PT Freeport Indonesia masih diizinkan untuk mengekspor tembaga. Sebelumnya, ekspor tembaga direncanakan untuk dilarang pertengahan tahun ini.
Menteri ESDM Arifin Tasrif mengatakan izin ekspor tembaga ini diberikan dengan beberapa syarat khusus.
"Iya tapi dengan syarat-syarat tertentu pastinya, antara lain harus ada kewajiban yang harus dia kompensasikan," ungkap Arifin usai melakukan rapat terbatas di Kawasan Istana Kepresidenan, Jakarta Pusat, Jumat (28/4/2023).
SCROLL TO CONTINUE WITH CONTENT
Syarat utama itu adalah Freeport harus mengebut pembangunan smelter. Sejauh ini progres smelter baru 60%.
"Syaratnya ya memang yang terkait dengan smelter. Dia boleh ekspor kalau dia bangun smelter, nah sementara ini kan progresnya bulan ini sudah 60% tapi kan memang harusnya secara aturan harus selesai 2023," sebut Arifin.
Dia mengatakan Freeport hanya diberikan waktu hingga pertengahan tahun depan untuk menyelesaikan smelter dan juga diberikan izin untuk ekspor tembaga konsentrat.
"Komitmennya dia menyelesaikan dan dia nggak boleh lebih dari pertengahan tahun depan," ujar Arifin.

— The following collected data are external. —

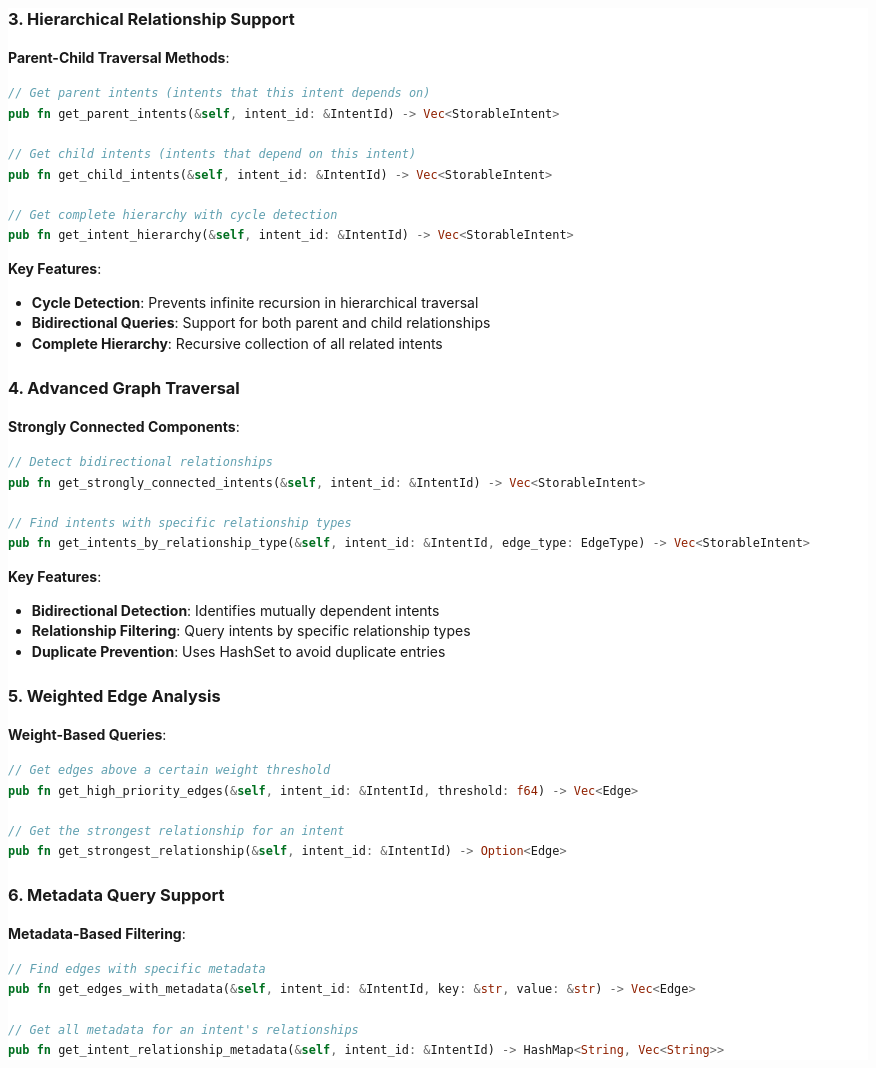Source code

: ### 3. Hierarchical Relationship Support

**Parent-Child Traversal Methods**:

```rust
// Get parent intents (intents that this intent depends on)
pub fn get_parent_intents(&self, intent_id: &IntentId) -> Vec<StorableIntent>

// Get child intents (intents that depend on this intent)
pub fn get_child_intents(&self, intent_id: &IntentId) -> Vec<StorableIntent>

// Get complete hierarchy with cycle detection
pub fn get_intent_hierarchy(&self, intent_id: &IntentId) -> Vec<StorableIntent>
```

**Key Features**:
- **Cycle Detection**: Prevents infinite recursion in hierarchical traversal
- **Bidirectional Queries**: Support for both parent and child relationships
- **Complete Hierarchy**: Recursive collection of all related intents

### 4. Advanced Graph Traversal

**Strongly Connected Components**:

```rust
// Detect bidirectional relationships
pub fn get_strongly_connected_intents(&self, intent_id: &IntentId) -> Vec<StorableIntent>

// Find intents with specific relationship types
pub fn get_intents_by_relationship_type(&self, intent_id: &IntentId, edge_type: EdgeType) -> Vec<StorableIntent>
```

**Key Features**:
- **Bidirectional Detection**: Identifies mutually dependent intents
- **Relationship Filtering**: Query intents by specific relationship types
- **Duplicate Prevention**: Uses HashSet to avoid duplicate entries

### 5. Weighted Edge Analysis

**Weight-Based Queries**:

```rust
// Get edges above a certain weight threshold
pub fn get_high_priority_edges(&self, intent_id: &IntentId, threshold: f64) -> Vec<Edge>

// Get the strongest relationship for an intent
pub fn get_strongest_relationship(&self, intent_id: &IntentId) -> Option<Edge>
```

### 6. Metadata Query Support

**Metadata-Based Filtering**:

```rust
// Find edges with specific metadata
pub fn get_edges_with_metadata(&self, intent_id: &IntentId, key: &str, value: &str) -> Vec<Edge>

// Get all metadata for an intent's relationships
pub fn get_intent_relationship_metadata(&self, intent_id: &IntentId) -> HashMap<String, Vec<String>>
```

Arifin menjelaskan pembangunan smelter Freeport yang mandek karena pandemi menjadi salah satu pertimbangan ekspor diperbolehkan kembali. Pasalnya, bila smelter belum selesai dan konsentrat tembaga tak bisa diekspor akan memberikan kerugian besar juga bagi pemerintah karena memiliki porsi saham besar di Freeport.
Tanpa smelter, tembaga tak bisa dihilirisasi untuk mendapatkan nilai tambah. Di sisi lain, pemerintah pun bisa kehilangan keuntungan besar dari ekspor tembaga mentah.
"Ya kan kita tahu bahwa dalam pembangunan itu kan terkendala ada pandemi yang menjadi bahan konsiderasi kita. Karena kalau disetop (ekspor tembaga) sama sekali kan juga MIND ID itu sahamnya 51% itu Indonesia sudah 51% sahamnya. Dampaknya akan lebih banyak ke kita. Jadi ya kita udah cari jalan keluarnya," papar Arifin.
Dia mengatakan kendala pembangunan smelter Freeport memang sangat besar karena pandemi COVID-19. Pembangunan mandek karena kontraktor Jepang tak bisa bekerja.
"Kita consider kendala yang dihadapi pembangunannya. Kan waktu COVID, dia kontraktornya Jepang. Jepang aja berapa tahun aja itu lockdown-nya. Memang pengerjaan engineering-nya agak sulit berprogres. Kalau engineering nggak progress pembelian materi procurement-nya juga nggak berprogres," ungkap Arifin.